Our staffers have some recommendations for what you can watch at the theater or in the comfort of your home this weekend.
Movies
Thor: Ragnarok
K. Austin Collins: Thor: Ragnarok is the third movie in the Thor franchise, but it’s the first in the series to give off the “What, me worry?” vibes that make the Guardians of the Galaxy movies worth the price of the admission. Watching the original Thor, which is only six years old, you’re reminded of a time when Marvel movies looked and felt like Michael Bay rip-offs, with the same sense of heat and metal, similar camera swoops, and the same unnerving sensation that everything meant to seem human is in fact artificial. (The second movie, 2013’s Thor: The Dark World, was a little more of its own thing.) In a broader sense, Marvel has been trying to get more human—or at least more Hollywood. Movies like Spider-Man: Homecoming, Iron Man 3, and the Guardians films are as much about their charismatic stars as they are their overlapping mythic universes. Isn’t Ant-Man as much of a Paul Rudd movie as a Marvel Movie™? The Thor movies have increasingly followed suit—mostly for the better.

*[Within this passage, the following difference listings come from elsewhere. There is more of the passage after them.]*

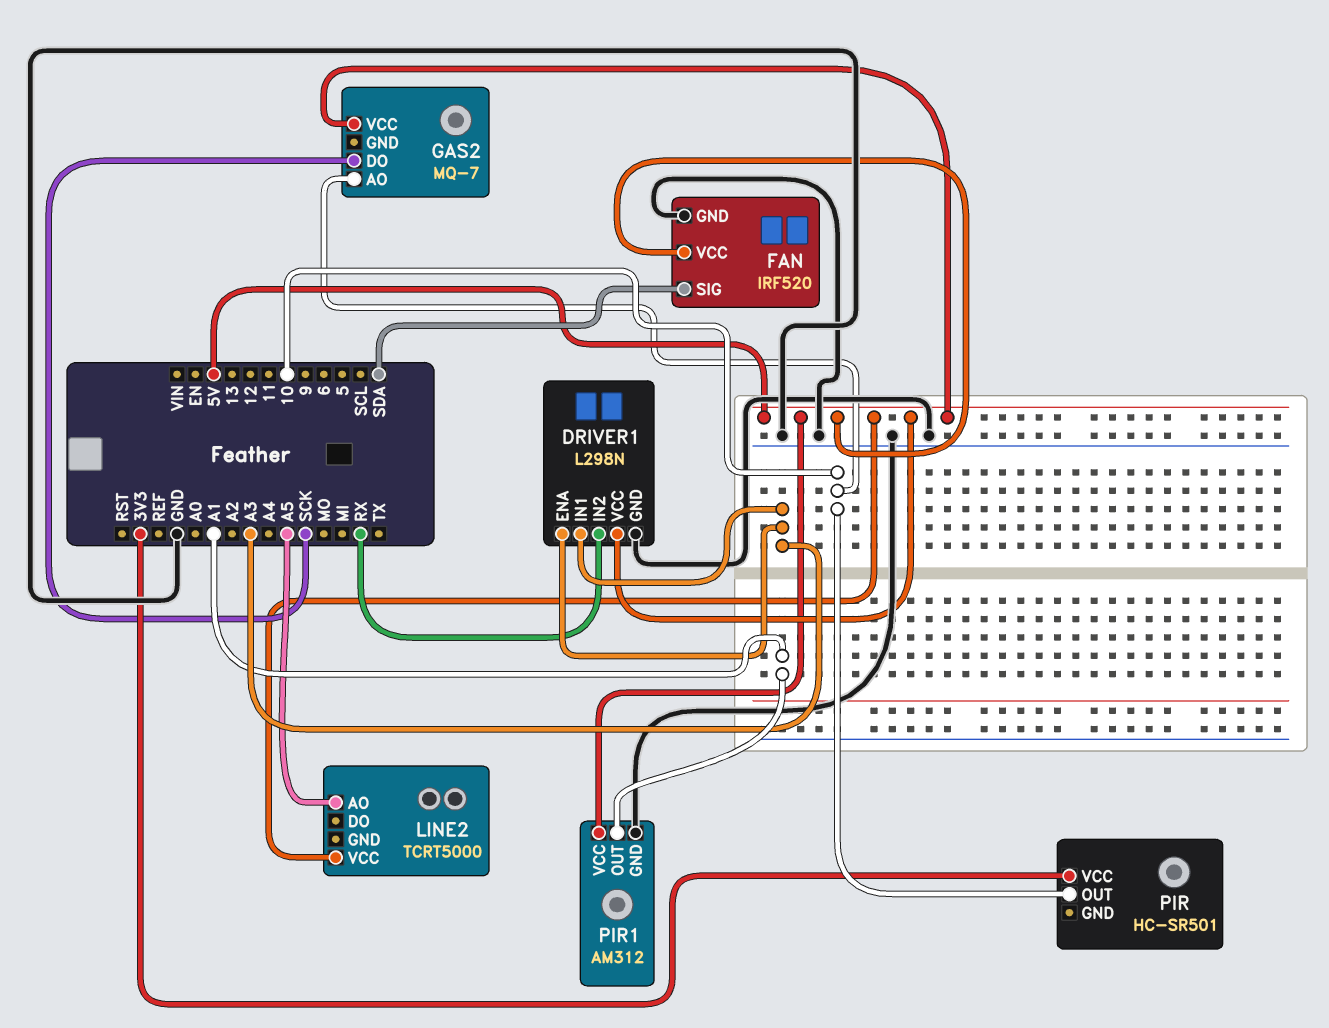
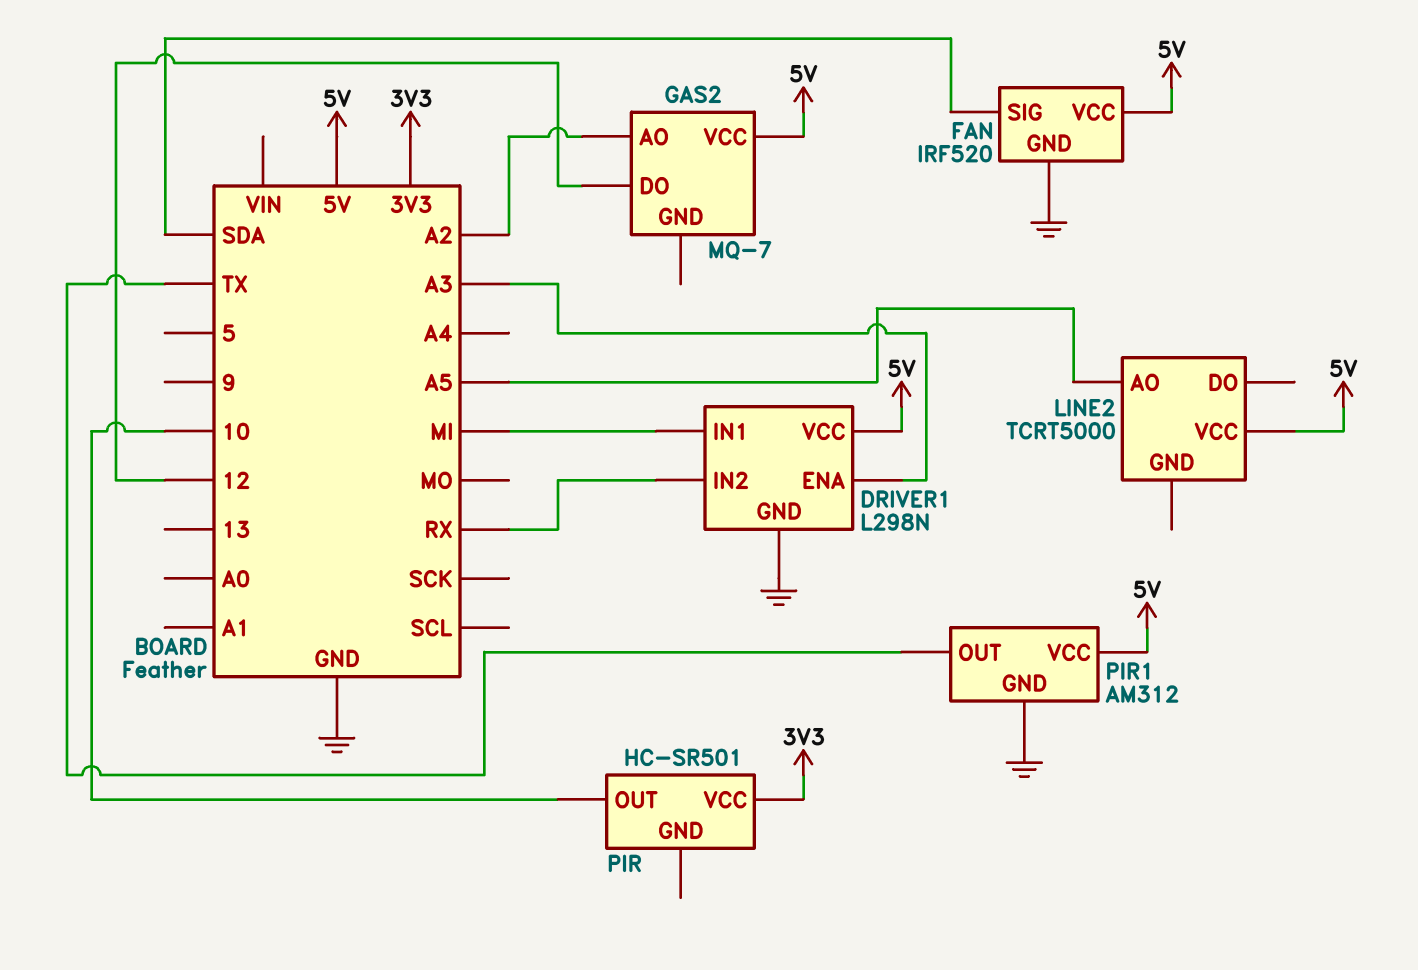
DRIVER1 pin IN1: A3 -> MI
GAS2 pin AO: 10 -> A2
GAS2 pin DO: SCK -> 12
PIR1 pin OUT: A1 -> TX

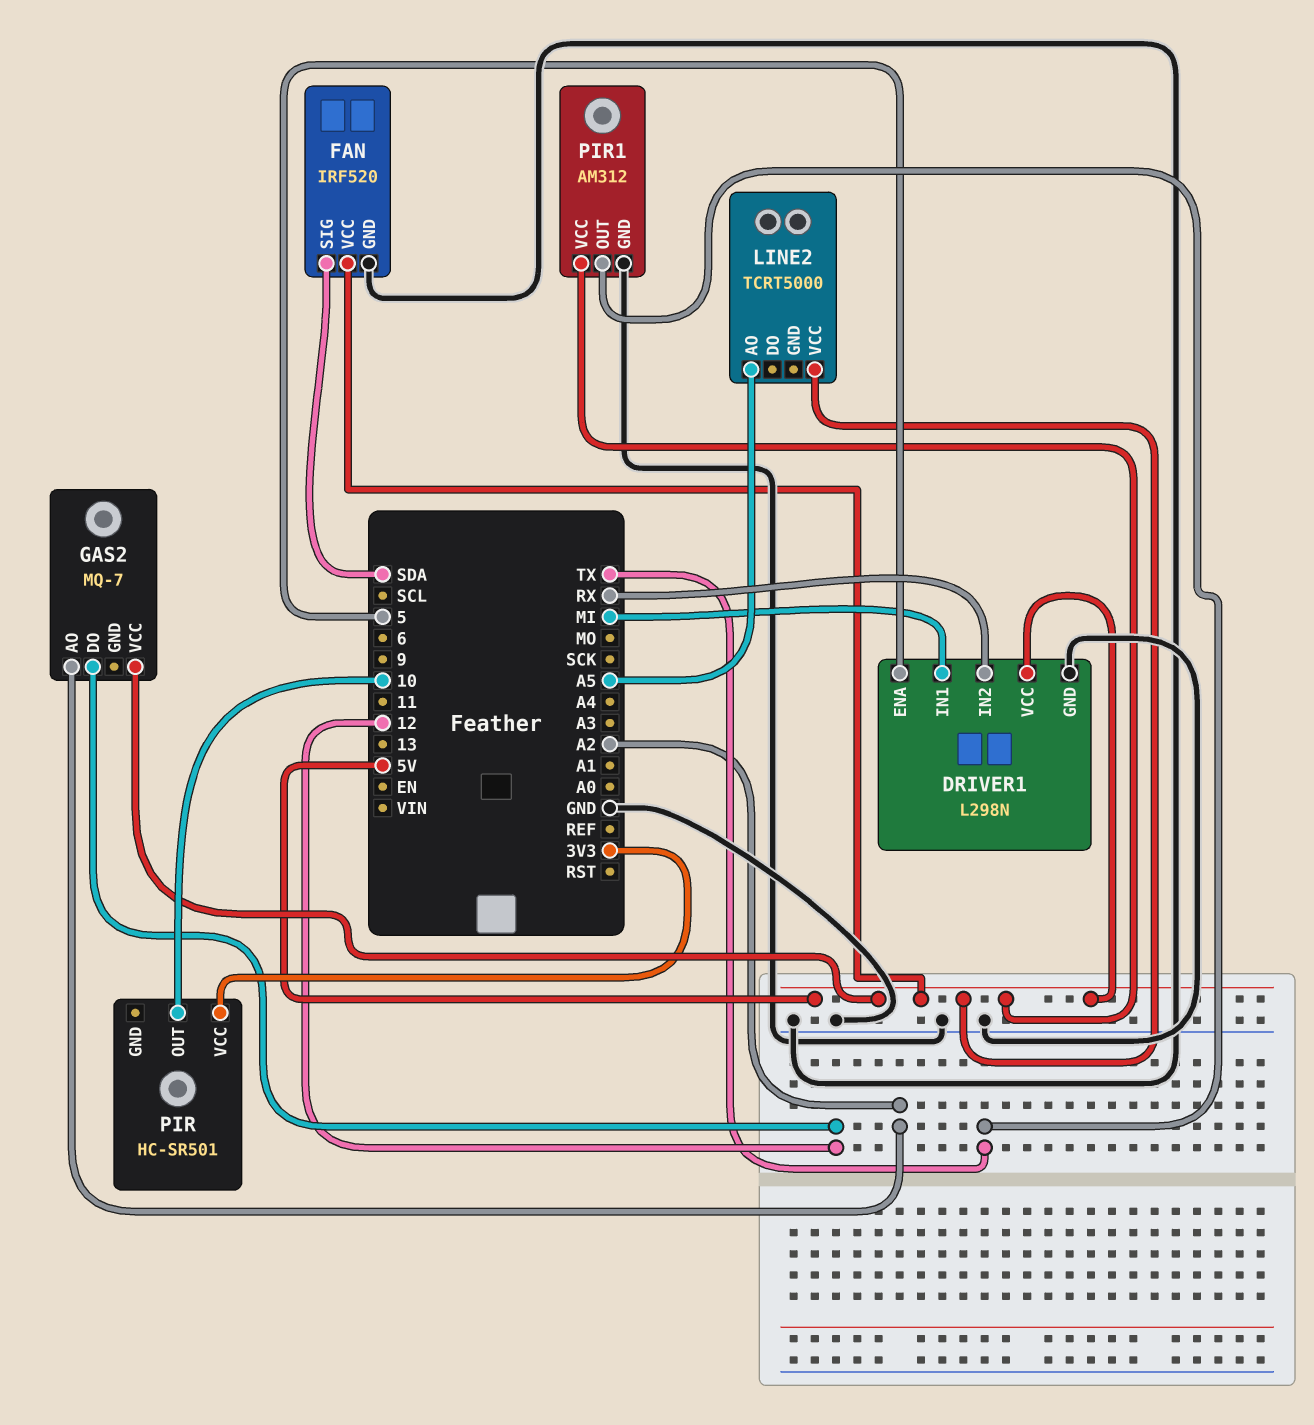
DRIVER1 pin ENA: A3 -> 5

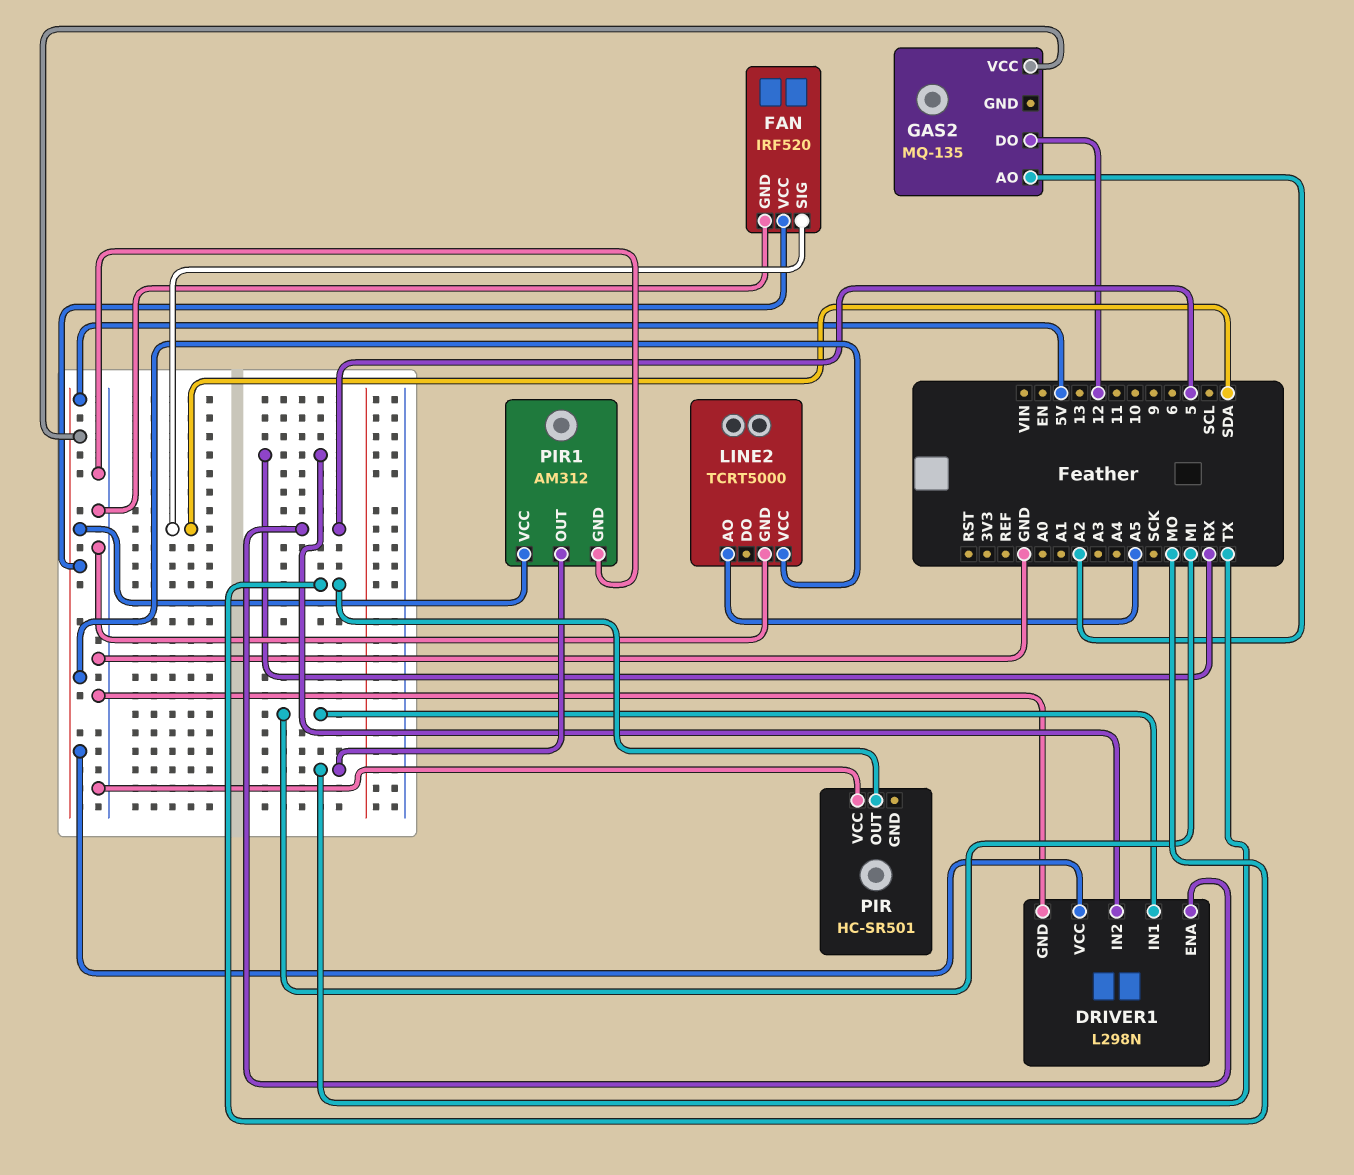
GAS2: MQ-7 -> MQ-135
LINE2 pin GND: none -> GND
PIR pin OUT: 10 -> MO
PIR pin VCC: 3V3 -> GND

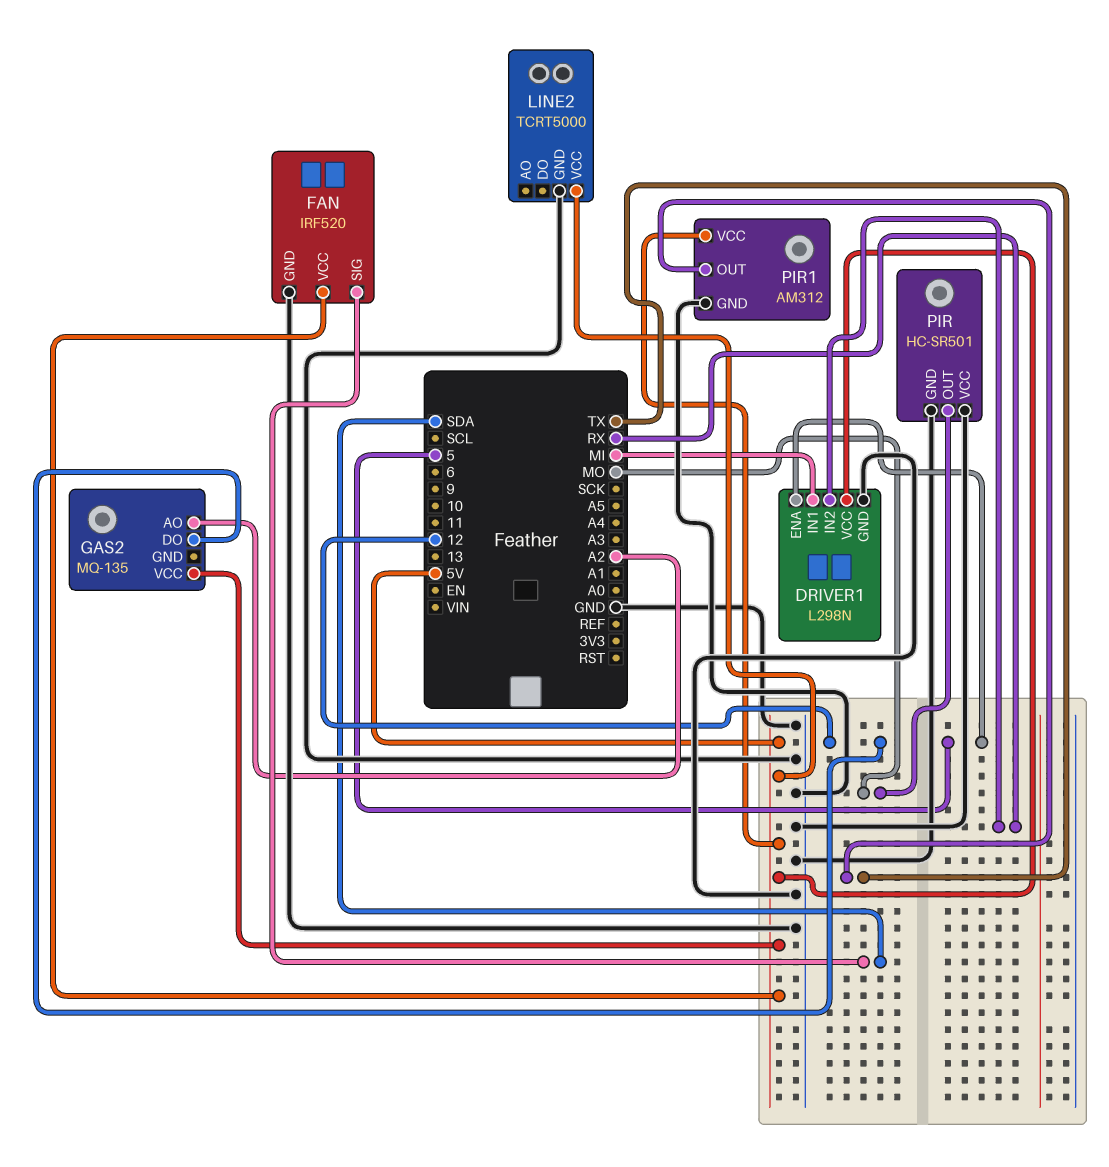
LINE2 pin AO: A5 -> none
PIR pin GND: none -> GND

The Killing of a Sacred Deer
Collins: This is a Yorgos Lanthimos movie. Lanthimos, the increasingly popular Greek auteur, doesn’t tell stories so much as he imposes rigid conditions from the outset and calls them a premise—and a style. His movies are laboratories, wards of moral and behavioral chaos. They are controlled environments in which characters’ inner lives and desires unspool or devolve with an absurdist sense of humor and the tragic, but also darkly humorous, weight of inevitability.
Super Dark Times
Adam Nayman: Super Dark Times’ story of an accidental death and subsequent cover-up is imbued with a similar feeling of moral ambivalence. It begins with a dreamlike prologue in which a deer lies dying on the floor of a high school classroom—a wounded creature waiting to be put out of its misery. In the context of the film’s mid-’90s setting, this opening vignette, with its tracking shots through hallways lined with lockers and stained with blood, poetically and ruthlessly evokes collective cultural memories of school shootings in the years to come. The image is of a childhood sanctuary violated by random, inexplicable violence; it’s an ominous sign.
Television
Stranger Things
Alison Herman: As that Big Bad name indicates, if you subscribe to the notion that horror lives or dies on the strength of its heavy, Stranger Things might still be dead on arrival. Both seasons of the show are remarkably successful at what they set out to do, but subtext and allegory are each left off that agenda. For that, you could look to the likes of Get Out, Raw, It Comes at Night, or Netflix’s own Gerald’s Game, all part of the wave of popular horror titles that have thrived in the year-plus between Stranger Things seasons in a trend the show itself helped start. And while that wave clearly has room for razor-sharp, ultra-contemporary dissections of modern social problems, it’s tempting to attribute much of Stranger Things’ own success to its lack of specificity or even symbolism. In this world, evil is simply evil, and that’s scary enough.
Alias Grace
Herman: Like the book it’s based on, much of the action in Alias Grace consists of repressed, polite people talking to each other in stately, tasteful rooms. Director Mary Harron enlivens these conversations with jarring cutaways to Grace’s traumatic memories, providing effective contrast with both Grace’s present environment and her friendly, ever-so-slightly combative demeanor. But Alias Grace sets out to be a more intellectual exploration of the motivations behind killings and the ways we treat those who commit them than the likes of Serial, The People v. O.J. Simpson, and My Favorite Murder.
The Deuce
Herman: In this way, The Deuce gets at an aspect of gentrification no joke about third-wave coffee shops and fixed-gear bicycles can ever capture. The process of “renewing” or “reviving” a given place—loaded terms that often go hand in hand with rising rents, displacement, and increased surveillance—is always more than the sum of individual choices. It’s the consequence of intentional, high-level decisions that create the incentives that guide those choices. A mayor decides he wants to be commander in chief, and a dozen steps down the food chain, a pimp loses his ability to make a living. The show is still decades off from the fully corporatized version of Times Square, but The Deuce shows an area made that much more palatable to big brands and multinational investors.